Despite a 15 per cent fall in sales, KBA would have been in profit had it not been for its Fit@All reorganisation programme.
The German press maker says with this and a 9.3 per cent fall in orders, operating profit reached 24.5 million Euros before special items.
Financial statements for 2013 published at the end of last week show an expected lower order intake in the post-DRUPA year of 2013. Positive earnings strained by one-off impairments and high provisions for special expenses from the Fit@All realignment programme.
Chief executive and president Claus Bolza-Schünemann says financial repercussions of the project will continue into 2014, but he expects a “notable turnaround” in 2015 earnings and a return to sustained profitability by 2016 at the latest.
The company quotes VDMA statistics which show orders and sales of printing equipment produced in Germany fell by up to ten per cent as a result of economic impacts of the sovereign debt crisis in parts of Europe, slower economic growth in the BRIC countries, negative currency effects in emerging markets, changes in media consumption and ongoing consolidation in the printing industry in industrialised countries.
Despite a decline in group sales of nearly 200 million Euros and associated lower contribution margins, KBA posted an operating profit before special items of 24.5 million Euros.
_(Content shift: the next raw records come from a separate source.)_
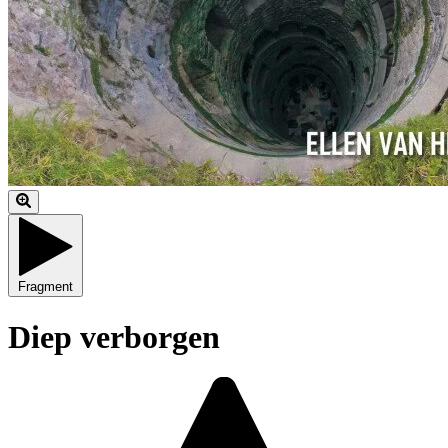
Fragment
Diep verborgen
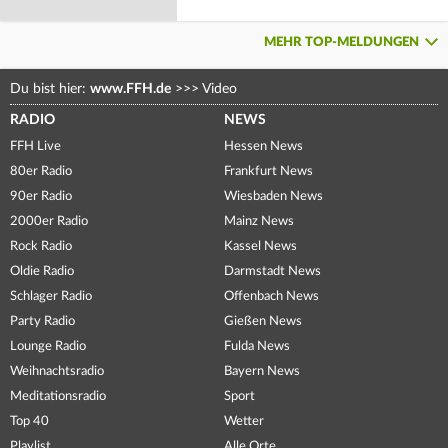
MEHR TOP-MELDUNGEN
Du bist hier:
www.FFH.de
>>>
Video
RADIO
NEWS
FFH Live
Hessen News
80er Radio
Frankfurt News
90er Radio
Wiesbaden News
2000er Radio
Mainz News
Rock Radio
Kassel News
Oldie Radio
Darmstadt News
Schlager Radio
Offenbach News
Party Radio
Gießen News
Lounge Radio
Fulda News
Weihnachtsradio
Bayern News
Meditationsradio
Sport
Top 40
Wetter
Playlist
Alle Orte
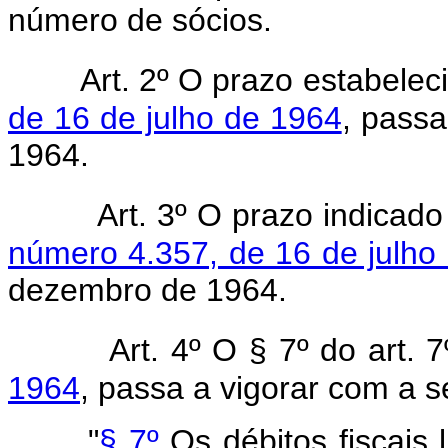
número de sócios.
Art. 2º O prazo estabele
de 16 de julho de 1964
, pass
1964.
Art. 3º O prazo indicad
número 4.357, de 16 de julho
dezembro de 1964.
Art. 4º O § 7º do art. 
1964
, passa a vigorar com a s
"
§ 7º
Os débitos fiscais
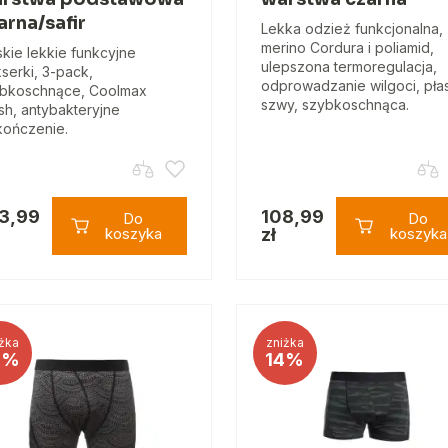
arna/safir
Lekka odzież funkcjonalna,
merino Cordura i poliamid,
kie lekkie funkcyjne
ulepszona termoregulacja,
serki, 3-pack,
odprowadzanie wilgoci, pła
bkoschnące, Coolmax
szwy, szybkoschnąca.
sh, antybakteryjne
ończenie.
3,99
108,99
Do
Do
koszyka
zł
koszyka
żka
zniżka
4%
14%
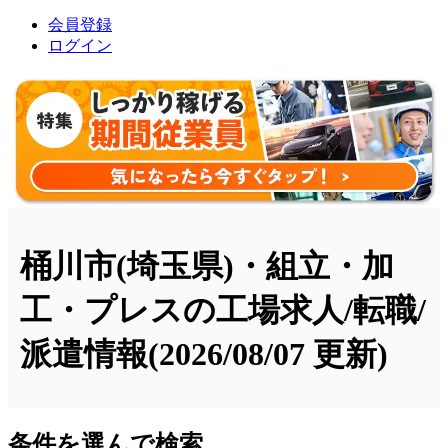
会員登録
ログイン
桶川市(埼玉県)・組立・加
工・プレスの工場求人/転職/
派遣情報
(2026/08/07 更新)
条件を選んで検索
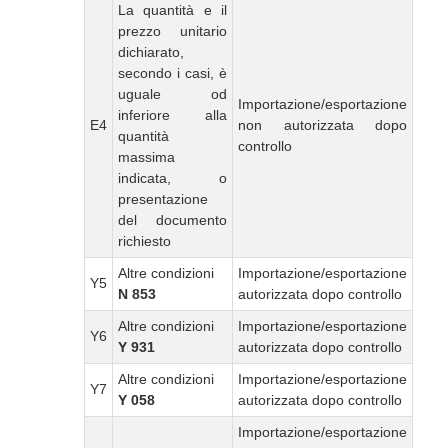
La quantità e il
prezzo unitario
dichiarato,
secondo i casi, è
uguale od
Importazione/esportazione
inferiore alla
E4
non autorizzata dopo
quantità
controllo
massima
indicata, o
presentazione
del documento
richiesto
Altre condizioni
Importazione/esportazione
Y5
N 853
autorizzata dopo controllo
Altre condizioni
Importazione/esportazione
Y6
Y 931
autorizzata dopo controllo
Altre condizioni
Importazione/esportazione
Y7
Y 058
autorizzata dopo controllo
Importazione/esportazione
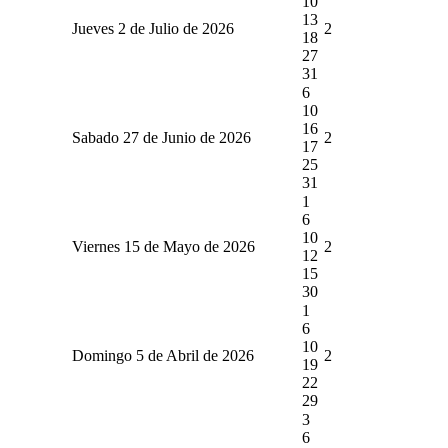
10
13
Jueves 2 de Julio de 2026
2
18
27
31
6
10
16
Sabado 27 de Junio de 2026
2
17
25
31
1
6
10
Viernes 15 de Mayo de 2026
2
12
15
30
1
6
10
Domingo 5 de Abril de 2026
2
19
22
29
3
6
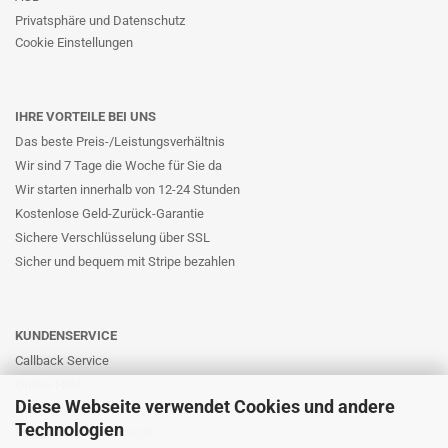
Privatsphäre und Datenschutz
Cookie Einstellungen
IHRE VORTEILE BEI UNS
Das beste Preis-/Leistungsverhältnis
Wir sind 7 Tage die Woche für Sie da
Wir starten innerhalb von 12-24 Stunden
Kostenlose Geld-Zurück-Garantie
Sichere Verschlüsselung über SSL
Sicher und bequem mit Stripe bezahlen
KUNDENSERVICE
Callback Service
Online-Hilfe
Diese Webseite verwendet Cookies und andere
Kontaktformular
Technologien
E-Mail: info@likernow.de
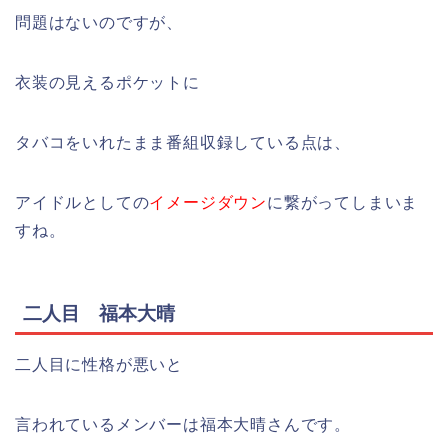
問題はないのですが、
衣装の見えるポケットに
タバコをいれたまま番組収録している点は、
アイドルとしての
イメージダウン
に繋がってしまいま
すね。
二人目 福本大晴
二人目に性格が悪いと
言われているメンバーは福本大晴さんです。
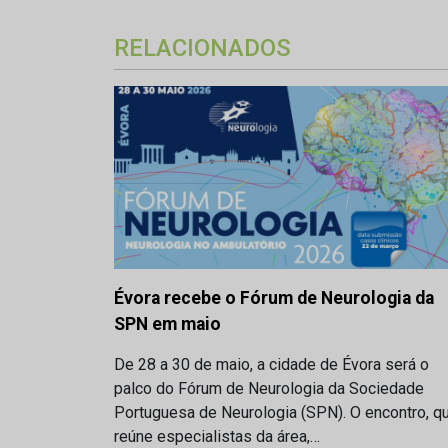
RELACIONADOS
Évora recebe o Fórum de Neurologia da
SPN em maio
De 28 a 30 de maio, a cidade de Évora será o
palco do Fórum de Neurologia da Sociedade
Portuguesa de Neurologia (SPN). O encontro, q
reúne especialistas da área,…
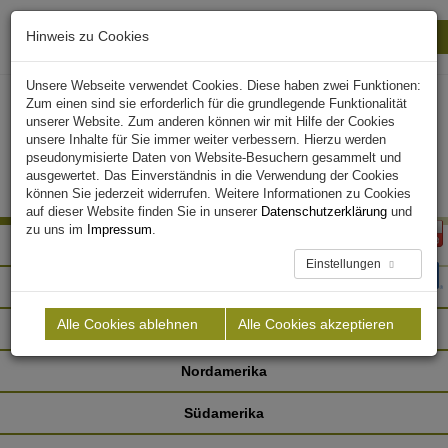
Hinweis zu Cookies
Drucken
Schließen
Unsere Webseite verwendet Cookies. Diese haben zwei Funktionen:
Zum einen sind sie erforderlich für die grundlegende Funktionalität
unserer Website. Zum anderen können wir mit Hilfe der Cookies
unsere Inhalte für Sie immer weiter verbessern. Hierzu werden
pseudonymisierte Daten von Website-Besuchern gesammelt und
ausgewertet. Das Einverständnis in die Verwendung der Cookies
können Sie jederzeit widerrufen. Weitere Informationen zu Cookies
auf dieser Website finden Sie in unserer
Datenschutzerklärung
und
zu uns im
Impressum
.
Afrika
Einstellungen
Asien
Alle Cookies ablehnen
Alle Cookies akzeptieren
Europa
Nordamerika
Südamerika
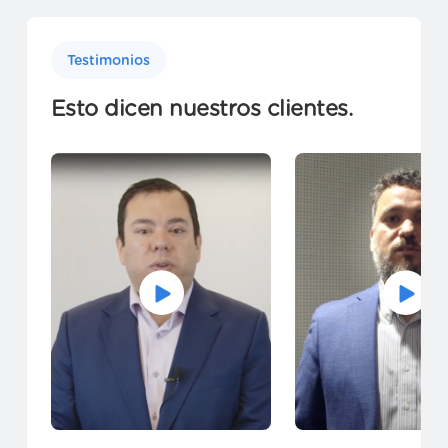
IA Empresarial
Integral Advisory & GUX Technologies
Testimonios
Esto dicen nuestros clientes.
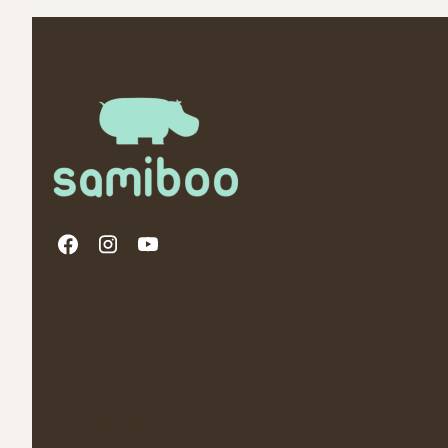
Linki w stopce
Polityka Prywatności
O nas
Promocja Jesien -20% i prezenty
Opinie Tru
Regulamin Programu Lojalnościowego
Newsletter
Ustawienia plików cookies
Kontakt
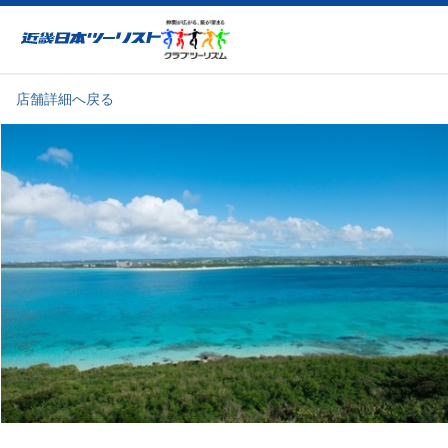
近畿日本ツーリスト
店舗詳細へ戻る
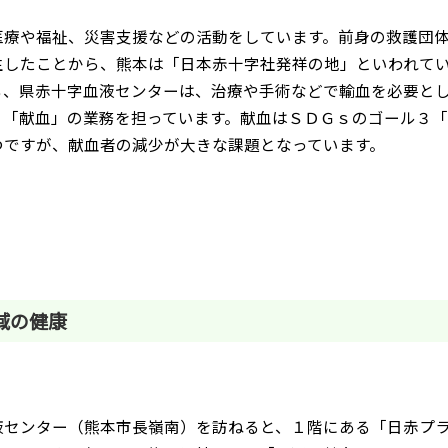
療や福祉、災害支援などの活動をしています。前身の救護団体
生したことから、熊本は「日本赤十字社発祥の地」といわれて
ち、県赤十字血液センターは、治療や手術などで輸血を必要と
う「献血」の業務を担っています。献血はＳＤＧｓのゴール３「
つですが、献血者の減少が大きな課題となっています。
域の健康
センター（熊本市長嶺南）を訪ねると、１階にある「日赤プラ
Savings in personnel costs from new wage agreements in Würzburg and Radebeul were offset by a smaller earnings contribution of special presses and poor capacity utilisation levels at the web press plants.
Costs of the Fit@All programme and impairments of fixed assets were 155.2 million Euros in 2013, causing an operating loss after special items of 130.7 million Euros, and a loss of 138.1 million Euros. As a result, no dividend is being paid.
China remains the company’s largest single market, with the Asia-Pacific contributing 27.4 per cent to group sales.